**ABOUT THIS TASK**
Print out each record, keeping it identical to the original.

Stored data entries
——

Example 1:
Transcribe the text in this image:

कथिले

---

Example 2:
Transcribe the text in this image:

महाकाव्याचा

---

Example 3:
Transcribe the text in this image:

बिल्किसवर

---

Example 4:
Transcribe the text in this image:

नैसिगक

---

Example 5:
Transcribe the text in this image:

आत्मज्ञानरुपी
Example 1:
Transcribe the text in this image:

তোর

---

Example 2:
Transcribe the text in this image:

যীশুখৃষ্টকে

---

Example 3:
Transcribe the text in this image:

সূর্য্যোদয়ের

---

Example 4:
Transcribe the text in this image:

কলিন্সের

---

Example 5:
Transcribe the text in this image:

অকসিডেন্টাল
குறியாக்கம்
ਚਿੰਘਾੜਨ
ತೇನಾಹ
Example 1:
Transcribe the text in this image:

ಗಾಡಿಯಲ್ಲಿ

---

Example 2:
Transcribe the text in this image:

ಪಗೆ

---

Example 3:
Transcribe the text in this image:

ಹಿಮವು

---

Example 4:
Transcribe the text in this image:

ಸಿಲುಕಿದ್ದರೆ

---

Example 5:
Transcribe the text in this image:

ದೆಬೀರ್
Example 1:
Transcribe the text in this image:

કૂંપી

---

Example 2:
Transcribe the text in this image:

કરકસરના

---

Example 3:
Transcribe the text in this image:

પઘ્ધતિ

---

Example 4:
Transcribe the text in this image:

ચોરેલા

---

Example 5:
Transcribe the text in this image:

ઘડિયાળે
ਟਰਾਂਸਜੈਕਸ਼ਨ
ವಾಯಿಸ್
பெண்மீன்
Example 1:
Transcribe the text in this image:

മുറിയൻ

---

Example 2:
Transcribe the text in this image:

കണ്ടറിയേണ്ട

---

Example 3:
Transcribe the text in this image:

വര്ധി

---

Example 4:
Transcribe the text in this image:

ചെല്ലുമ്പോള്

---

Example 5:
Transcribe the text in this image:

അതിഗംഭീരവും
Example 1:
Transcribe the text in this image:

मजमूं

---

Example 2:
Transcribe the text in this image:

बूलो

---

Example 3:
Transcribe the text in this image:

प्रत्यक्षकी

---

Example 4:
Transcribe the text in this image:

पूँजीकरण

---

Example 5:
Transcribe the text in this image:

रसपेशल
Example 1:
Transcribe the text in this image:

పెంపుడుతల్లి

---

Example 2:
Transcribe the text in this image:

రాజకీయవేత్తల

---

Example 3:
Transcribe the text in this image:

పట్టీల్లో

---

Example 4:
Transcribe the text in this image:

——

**TASK SOLUTION**
Example 1:
Transcribe the text in this image:

कथिले

---

Example 2:
Transcribe the text in this image:

महाकाव्याचा

---

Example 3:
Transcribe the text in this image:

बिल्किसवर

---

Example 4:
Transcribe the text in this image:

नैसिगक

---

Example 5:
Transcribe the text in this image:

आत्मज्ञानरुपी
Example 1:
Transcribe the text in this image:

তোর

---

Example 2:
Transcribe the text in this image:

যীশুখৃষ্টকে

---

Example 3:
Transcribe the text in this image:

সূর্য্যোদয়ের

---

Example 4:
Transcribe the text in this image:

কলিন্সের

---

Example 5:
Transcribe the text in this image:

অকসিডেন্টাল
குறியாக்கம்
ਚਿੰਘਾੜਨ
ತೇನಾಹ
Example 1:
Transcribe the text in this image:

ಗಾಡಿಯಲ್ಲಿ

---

Example 2:
Transcribe the text in this image:

ಪಗೆ

---

Example 3:
Transcribe the text in this image:

ಹಿಮವು

---

Example 4:
Transcribe the text in this image:

ಸಿಲುಕಿದ್ದರೆ

---

Example 5:
Transcribe the text in this image:

ದೆಬೀರ್
Example 1:
Transcribe the text in this image:

કૂંપી

---

Example 2:
Transcribe the text in this image:

કરકસરના

---

Example 3:
Transcribe the text in this image:

પઘ્ધતિ

---

Example 4:
Transcribe the text in this image:

ચોરેલા

---

Example 5:
Transcribe the text in this image:

ઘડિયાળે
ਟਰਾਂਸਜੈਕਸ਼ਨ
ವಾಯಿಸ್
பெண்மீன்
Example 1:
Transcribe the text in this image:

മുറിയൻ

---

Example 2:
Transcribe the text in this image:

കണ്ടറിയേണ്ട

---

Example 3:
Transcribe the text in this image:

വര്ധി

---

Example 4:
Transcribe the text in this image:

ചെല്ലുമ്പോള്

---

Example 5:
Transcribe the text in this image:

അതിഗംഭീരവും
Example 1:
Transcribe the text in this image:

मजमूं

---

Example 2:
Transcribe the text in this image:

बूलो

---

Example 3:
Transcribe the text in this image:

प्रत्यक्षकी

---

Example 4:
Transcribe the text in this image:

पूँजीकरण

---

Example 5:
Transcribe the text in this image:

रसपेशल
Example 1:
Transcribe the text in this image:

పెంపుడుతల్లి

---

Example 2:
Transcribe the text in this image:

రాజకీయవేత్తల

---

Example 3:
Transcribe the text in this image:

పట్టీల్లో

---

Example 4:
Transcribe the text in this image:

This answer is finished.